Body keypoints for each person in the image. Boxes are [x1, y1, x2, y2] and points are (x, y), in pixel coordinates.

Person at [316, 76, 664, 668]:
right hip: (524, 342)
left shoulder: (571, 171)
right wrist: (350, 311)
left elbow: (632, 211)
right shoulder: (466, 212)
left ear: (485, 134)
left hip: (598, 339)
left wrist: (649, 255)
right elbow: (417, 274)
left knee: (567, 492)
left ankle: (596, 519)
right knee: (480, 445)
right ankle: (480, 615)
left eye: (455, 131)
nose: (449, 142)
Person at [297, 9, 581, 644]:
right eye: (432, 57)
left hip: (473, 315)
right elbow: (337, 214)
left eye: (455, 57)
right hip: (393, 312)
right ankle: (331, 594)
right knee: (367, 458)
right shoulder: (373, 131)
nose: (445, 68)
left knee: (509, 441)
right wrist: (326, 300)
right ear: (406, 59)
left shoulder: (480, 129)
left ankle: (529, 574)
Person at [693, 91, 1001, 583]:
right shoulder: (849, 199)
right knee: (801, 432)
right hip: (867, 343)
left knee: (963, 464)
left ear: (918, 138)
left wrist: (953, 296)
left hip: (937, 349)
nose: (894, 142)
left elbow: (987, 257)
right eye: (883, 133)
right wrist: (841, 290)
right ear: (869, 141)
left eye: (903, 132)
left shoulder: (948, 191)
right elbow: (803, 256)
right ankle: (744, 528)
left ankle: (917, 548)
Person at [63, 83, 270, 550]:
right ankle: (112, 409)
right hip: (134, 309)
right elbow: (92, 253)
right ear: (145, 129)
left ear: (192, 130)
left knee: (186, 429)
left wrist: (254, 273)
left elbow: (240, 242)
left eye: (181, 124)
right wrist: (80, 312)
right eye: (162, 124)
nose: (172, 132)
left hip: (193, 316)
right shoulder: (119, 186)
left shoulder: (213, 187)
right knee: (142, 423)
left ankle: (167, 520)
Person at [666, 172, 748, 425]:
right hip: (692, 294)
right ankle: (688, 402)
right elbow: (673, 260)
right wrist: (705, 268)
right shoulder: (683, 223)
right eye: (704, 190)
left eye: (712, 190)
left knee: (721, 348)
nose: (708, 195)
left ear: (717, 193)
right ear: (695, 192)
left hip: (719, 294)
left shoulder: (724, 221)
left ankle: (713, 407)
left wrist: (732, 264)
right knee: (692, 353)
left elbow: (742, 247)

Exercise> Read through the listing and copy each line in which the word "knee" occurs.

Expected answer>
left knee: (567, 492)
right knee: (480, 445)
right knee: (367, 458)
left knee: (509, 441)
right knee: (801, 432)
left knee: (963, 464)
left knee: (186, 429)
right knee: (142, 423)
left knee: (721, 348)
right knee: (692, 353)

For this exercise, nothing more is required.